Update the items from the line with "exemplified by 390; mL" to the line with "Shown: 2.6; mm" by replacing "photograph" with "image" and leaving everything else unchanged. Give only those lines, without the pictures.

§ RECORDS FOR THE TASK:

★ ★ ★ ★

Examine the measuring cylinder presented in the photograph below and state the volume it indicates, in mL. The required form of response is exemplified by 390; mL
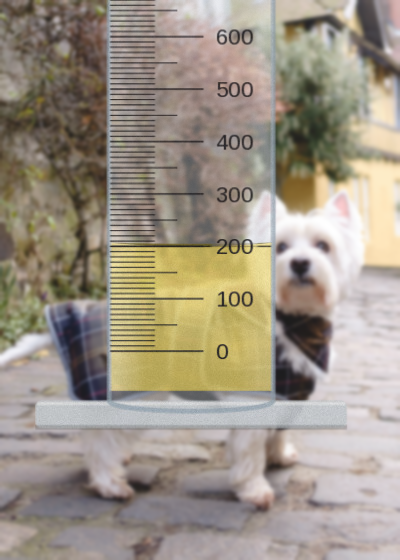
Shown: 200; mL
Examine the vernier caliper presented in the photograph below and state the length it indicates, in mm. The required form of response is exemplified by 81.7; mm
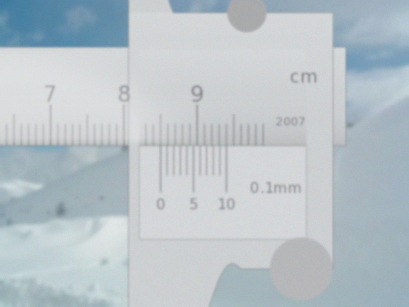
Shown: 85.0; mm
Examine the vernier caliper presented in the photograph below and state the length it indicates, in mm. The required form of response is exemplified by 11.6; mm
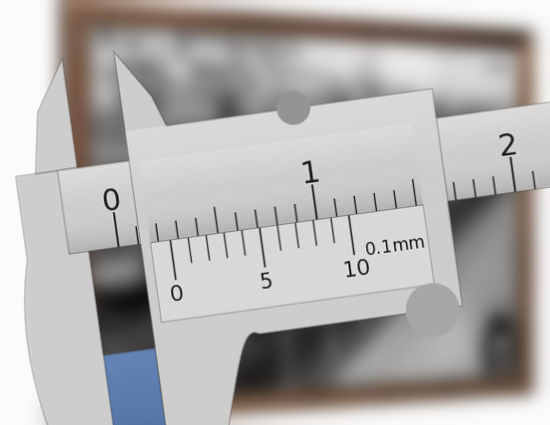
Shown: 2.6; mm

★ ★ ★ ★

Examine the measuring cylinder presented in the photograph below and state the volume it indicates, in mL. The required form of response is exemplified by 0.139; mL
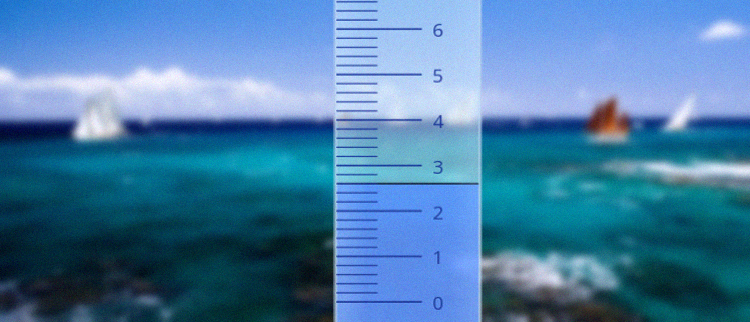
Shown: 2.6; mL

★ ★ ★ ★

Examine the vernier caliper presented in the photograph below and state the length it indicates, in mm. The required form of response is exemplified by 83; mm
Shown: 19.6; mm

★ ★ ★ ★

§ SOLUTION TO THE EXERCISE:
Examine the measuring cylinder presented in the image below and state the volume it indicates, in mL. The required form of response is exemplified by 390; mL
Shown: 200; mL
Examine the vernier caliper presented in the image below and state the length it indicates, in mm. The required form of response is exemplified by 81.7; mm
Shown: 85.0; mm
Examine the vernier caliper presented in the image below and state the length it indicates, in mm. The required form of response is exemplified by 11.6; mm
Shown: 2.6; mm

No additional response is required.